Custom indicators on MT4: worth the effort?
MT4 ships with 30 standard technical indicators. Most traders never touch them all. However the real depth lives in community-made indicators built with MQL4. You can find over 2,000 options, covering everything from simple moving average variations to full trading dashboards.
Installing them is straightforward: drop the .ex4 or .mq4 file into your MQL4/Indicators folder, restart MT4, and the indicator shows up in the Navigator panel. The risk is reliability. Publicly shared indicators range from excellent to broken. Some are well coded and maintained. Many haven't been updated since 2015 and can freeze your terminal.
If you're downloading custom indicators, verify when it was last updated and if other traders mention bugs. A broken indicator won't just give wrong signals — it can freeze MT4.
Managing risk properly inside MT4
You'll find several built-in risk management options that most traders don't bother with. The most useful is the maximum deviation setting in the new order panel. This controls the amount of slippage you'll accept on market orders. Without this configured and you'll get whatever price the broker gives you.
Stop losses are obvious, but MT4's trailing stop feature are overlooked. Click on an open trade, choose Trailing Stop, and define a distance. It adjusts automatically as price moves into profit. Not perfect for every strategy, but if you're riding trends it removes the urge to sit and watch.
You can configure all of this in under five minutes and the difference in discipline is noticeable over time.

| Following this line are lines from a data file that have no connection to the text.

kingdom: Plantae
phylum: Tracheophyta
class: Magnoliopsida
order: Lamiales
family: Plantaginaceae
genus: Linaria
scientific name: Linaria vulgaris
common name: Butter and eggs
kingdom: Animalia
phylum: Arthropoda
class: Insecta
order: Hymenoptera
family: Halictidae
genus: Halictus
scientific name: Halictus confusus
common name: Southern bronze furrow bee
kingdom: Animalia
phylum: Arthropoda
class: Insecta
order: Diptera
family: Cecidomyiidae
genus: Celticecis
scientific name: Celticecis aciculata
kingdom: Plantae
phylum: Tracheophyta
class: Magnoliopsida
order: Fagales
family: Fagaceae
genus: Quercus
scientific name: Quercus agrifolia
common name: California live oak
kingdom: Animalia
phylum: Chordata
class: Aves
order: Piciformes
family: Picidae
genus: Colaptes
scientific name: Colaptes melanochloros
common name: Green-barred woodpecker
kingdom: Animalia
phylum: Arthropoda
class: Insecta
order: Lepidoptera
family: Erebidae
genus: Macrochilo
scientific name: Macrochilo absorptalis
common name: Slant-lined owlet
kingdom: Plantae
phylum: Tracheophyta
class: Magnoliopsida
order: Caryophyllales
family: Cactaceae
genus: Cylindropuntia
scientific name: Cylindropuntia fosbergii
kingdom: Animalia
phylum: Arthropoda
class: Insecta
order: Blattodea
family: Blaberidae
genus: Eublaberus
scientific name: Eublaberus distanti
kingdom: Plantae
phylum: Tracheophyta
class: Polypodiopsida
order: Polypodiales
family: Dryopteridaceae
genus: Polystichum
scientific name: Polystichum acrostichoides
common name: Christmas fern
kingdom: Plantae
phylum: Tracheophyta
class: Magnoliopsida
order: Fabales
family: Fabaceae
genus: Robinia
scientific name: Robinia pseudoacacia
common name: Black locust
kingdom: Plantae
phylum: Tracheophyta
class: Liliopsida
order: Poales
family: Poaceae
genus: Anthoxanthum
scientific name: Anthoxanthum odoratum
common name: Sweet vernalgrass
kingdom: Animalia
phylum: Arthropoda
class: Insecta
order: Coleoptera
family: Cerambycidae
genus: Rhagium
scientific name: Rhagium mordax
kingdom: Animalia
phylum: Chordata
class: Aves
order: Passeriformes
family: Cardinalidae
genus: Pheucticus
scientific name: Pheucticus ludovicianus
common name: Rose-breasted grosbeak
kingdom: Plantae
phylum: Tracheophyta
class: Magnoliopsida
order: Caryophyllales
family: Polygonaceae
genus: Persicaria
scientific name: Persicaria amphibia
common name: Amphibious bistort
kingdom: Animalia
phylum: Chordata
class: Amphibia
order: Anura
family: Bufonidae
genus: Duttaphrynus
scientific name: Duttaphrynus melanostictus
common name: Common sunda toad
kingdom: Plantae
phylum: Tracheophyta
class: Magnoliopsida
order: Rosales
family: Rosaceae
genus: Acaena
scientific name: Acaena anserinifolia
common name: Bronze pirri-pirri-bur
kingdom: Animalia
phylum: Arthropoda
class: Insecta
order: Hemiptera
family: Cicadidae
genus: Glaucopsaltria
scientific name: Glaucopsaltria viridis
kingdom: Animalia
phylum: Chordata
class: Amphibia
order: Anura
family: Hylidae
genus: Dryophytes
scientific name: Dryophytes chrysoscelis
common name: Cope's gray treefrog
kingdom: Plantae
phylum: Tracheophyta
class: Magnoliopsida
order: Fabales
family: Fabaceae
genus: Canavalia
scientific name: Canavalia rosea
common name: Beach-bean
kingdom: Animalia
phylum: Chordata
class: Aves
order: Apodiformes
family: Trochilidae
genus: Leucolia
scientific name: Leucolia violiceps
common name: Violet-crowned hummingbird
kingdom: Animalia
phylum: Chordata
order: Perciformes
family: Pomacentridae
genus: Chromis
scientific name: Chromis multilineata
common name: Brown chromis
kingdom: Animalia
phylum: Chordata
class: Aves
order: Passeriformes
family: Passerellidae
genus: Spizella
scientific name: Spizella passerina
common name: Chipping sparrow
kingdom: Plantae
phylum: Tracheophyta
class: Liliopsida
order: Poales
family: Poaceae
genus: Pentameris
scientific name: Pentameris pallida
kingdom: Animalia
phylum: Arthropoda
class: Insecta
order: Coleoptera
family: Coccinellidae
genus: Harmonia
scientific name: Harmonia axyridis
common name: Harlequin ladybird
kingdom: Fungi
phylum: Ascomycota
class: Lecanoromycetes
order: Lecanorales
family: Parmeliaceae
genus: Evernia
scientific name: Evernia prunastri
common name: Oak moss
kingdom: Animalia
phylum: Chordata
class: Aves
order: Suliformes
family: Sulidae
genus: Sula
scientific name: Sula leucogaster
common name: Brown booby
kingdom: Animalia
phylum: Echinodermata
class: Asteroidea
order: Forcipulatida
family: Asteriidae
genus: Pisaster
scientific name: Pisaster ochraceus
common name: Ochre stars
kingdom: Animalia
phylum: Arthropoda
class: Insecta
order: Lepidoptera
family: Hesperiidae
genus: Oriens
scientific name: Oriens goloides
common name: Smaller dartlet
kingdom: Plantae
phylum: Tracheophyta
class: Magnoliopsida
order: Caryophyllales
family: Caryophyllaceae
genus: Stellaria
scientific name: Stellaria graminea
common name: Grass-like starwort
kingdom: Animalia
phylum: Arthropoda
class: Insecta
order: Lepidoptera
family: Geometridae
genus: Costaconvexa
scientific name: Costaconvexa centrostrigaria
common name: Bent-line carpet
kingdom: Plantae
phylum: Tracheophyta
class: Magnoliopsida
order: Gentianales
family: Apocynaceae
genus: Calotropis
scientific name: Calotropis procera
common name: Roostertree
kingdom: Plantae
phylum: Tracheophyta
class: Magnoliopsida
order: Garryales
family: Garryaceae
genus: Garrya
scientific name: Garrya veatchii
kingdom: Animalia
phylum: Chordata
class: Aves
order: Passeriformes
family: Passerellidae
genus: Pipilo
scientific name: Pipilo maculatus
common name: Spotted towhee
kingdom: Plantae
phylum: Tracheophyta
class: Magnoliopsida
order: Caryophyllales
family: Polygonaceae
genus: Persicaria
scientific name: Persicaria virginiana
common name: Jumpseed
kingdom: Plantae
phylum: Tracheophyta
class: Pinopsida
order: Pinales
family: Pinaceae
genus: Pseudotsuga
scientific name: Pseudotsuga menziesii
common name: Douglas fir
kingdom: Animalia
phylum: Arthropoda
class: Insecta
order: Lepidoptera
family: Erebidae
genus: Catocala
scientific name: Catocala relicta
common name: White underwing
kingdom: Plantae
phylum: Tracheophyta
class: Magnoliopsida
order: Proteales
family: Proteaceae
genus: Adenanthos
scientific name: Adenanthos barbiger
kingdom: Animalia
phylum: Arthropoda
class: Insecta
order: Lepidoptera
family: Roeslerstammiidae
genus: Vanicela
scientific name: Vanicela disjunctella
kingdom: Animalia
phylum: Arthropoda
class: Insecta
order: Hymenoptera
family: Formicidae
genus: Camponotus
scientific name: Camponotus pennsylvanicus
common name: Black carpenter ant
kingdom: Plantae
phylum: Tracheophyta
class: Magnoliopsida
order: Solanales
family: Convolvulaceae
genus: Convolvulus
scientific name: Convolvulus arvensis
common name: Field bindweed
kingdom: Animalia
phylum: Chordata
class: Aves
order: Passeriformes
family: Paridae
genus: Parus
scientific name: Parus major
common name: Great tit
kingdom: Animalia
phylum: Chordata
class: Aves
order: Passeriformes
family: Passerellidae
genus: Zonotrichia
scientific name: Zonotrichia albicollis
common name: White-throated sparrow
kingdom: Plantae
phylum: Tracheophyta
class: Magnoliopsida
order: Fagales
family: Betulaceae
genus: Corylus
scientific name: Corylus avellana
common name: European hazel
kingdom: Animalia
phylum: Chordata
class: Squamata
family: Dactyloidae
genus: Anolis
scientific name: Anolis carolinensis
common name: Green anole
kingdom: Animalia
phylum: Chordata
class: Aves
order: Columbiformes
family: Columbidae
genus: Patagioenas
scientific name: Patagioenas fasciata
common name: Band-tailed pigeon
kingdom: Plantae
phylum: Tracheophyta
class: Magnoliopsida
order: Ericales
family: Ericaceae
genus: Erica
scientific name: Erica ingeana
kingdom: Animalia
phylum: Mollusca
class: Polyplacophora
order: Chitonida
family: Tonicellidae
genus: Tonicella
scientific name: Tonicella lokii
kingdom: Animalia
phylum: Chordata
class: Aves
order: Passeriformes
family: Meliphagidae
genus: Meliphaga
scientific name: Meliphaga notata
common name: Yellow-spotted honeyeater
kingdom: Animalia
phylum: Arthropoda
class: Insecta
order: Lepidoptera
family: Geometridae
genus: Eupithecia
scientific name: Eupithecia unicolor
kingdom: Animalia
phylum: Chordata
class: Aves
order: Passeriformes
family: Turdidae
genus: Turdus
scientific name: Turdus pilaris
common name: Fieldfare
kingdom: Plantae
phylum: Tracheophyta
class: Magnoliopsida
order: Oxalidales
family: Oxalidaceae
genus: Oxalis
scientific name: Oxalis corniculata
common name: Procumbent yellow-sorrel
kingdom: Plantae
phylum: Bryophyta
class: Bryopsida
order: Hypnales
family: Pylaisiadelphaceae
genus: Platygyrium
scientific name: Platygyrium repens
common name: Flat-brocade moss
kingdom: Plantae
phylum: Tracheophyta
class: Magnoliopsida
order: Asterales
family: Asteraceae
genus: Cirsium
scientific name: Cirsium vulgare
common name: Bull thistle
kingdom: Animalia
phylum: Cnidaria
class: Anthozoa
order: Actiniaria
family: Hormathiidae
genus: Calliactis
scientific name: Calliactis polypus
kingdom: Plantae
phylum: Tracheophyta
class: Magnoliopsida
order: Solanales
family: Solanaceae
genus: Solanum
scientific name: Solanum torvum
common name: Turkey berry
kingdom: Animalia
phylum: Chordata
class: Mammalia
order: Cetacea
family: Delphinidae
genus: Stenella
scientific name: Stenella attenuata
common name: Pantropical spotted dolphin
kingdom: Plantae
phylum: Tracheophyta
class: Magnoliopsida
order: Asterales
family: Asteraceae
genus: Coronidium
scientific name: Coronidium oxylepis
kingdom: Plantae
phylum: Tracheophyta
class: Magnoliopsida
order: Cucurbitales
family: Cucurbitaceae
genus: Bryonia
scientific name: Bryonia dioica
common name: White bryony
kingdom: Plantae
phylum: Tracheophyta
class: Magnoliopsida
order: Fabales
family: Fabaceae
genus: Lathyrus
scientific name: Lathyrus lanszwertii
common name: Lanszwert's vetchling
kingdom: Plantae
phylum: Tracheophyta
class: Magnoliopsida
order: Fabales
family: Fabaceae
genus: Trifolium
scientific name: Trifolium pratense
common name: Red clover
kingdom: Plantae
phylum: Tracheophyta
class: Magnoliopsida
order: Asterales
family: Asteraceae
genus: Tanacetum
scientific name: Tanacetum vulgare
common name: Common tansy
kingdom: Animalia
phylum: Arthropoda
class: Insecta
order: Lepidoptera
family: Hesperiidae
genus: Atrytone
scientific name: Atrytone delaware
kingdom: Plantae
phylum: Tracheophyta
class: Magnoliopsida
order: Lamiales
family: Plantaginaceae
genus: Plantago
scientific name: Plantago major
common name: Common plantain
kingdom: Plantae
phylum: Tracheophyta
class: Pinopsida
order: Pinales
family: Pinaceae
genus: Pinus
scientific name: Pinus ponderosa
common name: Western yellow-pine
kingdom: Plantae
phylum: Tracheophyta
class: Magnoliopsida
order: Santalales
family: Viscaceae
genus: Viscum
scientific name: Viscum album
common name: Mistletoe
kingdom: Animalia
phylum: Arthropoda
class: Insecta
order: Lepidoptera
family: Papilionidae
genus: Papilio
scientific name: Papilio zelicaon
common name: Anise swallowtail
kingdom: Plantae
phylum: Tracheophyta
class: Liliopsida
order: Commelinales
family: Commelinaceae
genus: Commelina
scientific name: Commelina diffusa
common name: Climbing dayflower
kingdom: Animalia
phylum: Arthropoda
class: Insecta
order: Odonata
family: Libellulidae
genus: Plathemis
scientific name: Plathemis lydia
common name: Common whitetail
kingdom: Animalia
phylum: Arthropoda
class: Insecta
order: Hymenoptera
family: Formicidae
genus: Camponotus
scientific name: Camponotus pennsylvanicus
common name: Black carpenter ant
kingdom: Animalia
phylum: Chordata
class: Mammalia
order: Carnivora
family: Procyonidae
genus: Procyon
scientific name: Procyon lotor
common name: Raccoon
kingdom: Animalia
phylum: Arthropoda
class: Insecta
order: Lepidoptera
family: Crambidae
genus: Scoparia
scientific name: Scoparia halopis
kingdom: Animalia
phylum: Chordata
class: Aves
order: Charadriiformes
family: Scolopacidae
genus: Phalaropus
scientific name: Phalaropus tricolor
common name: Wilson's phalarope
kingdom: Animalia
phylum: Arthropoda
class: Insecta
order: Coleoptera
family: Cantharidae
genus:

Expert Advisors — before you trust a robot with your money
Automated trading through Expert Advisors attract traders for obvious reasons: program your strategy and stop staring at charts. In practice, the majority of Expert Advisors underperform over any extended time period. EAs advertised with perfect backtest curves are often over-optimised — they worked on past prices and break down once conditions shift.
None of this means all EAs are worthless. Certain traders code their own EAs for specific, narrow tasks: opening trades at session opens, managing position sizing, or exiting positions at fixed levels. That kind of automation work because they do repetitive actions where you don't need discretion.
If you're evaluating EAs, run them on a demo account for at least two to three months. Live demo testing tells you more than any backtest.
MT4 on Mac and mobile: what actually works
MT4 was built for Windows. Mac users face friction. The traditional approach was emulation, which was functional but introduced display glitches and occasional crashes. Some brokers now offer macOS versions built on compatibility layers, which are better but still aren't true native apps.
The mobile apps, on both Apple and Android devices, are genuinely useful for monitoring positions and making quick adjustments. Serious charting work on a phone screen doesn't really work, but managing find more info exits from your phone is worth having.
Look into whether your broker has a native Mac build or just a wrapper — it makes a real difference day to day.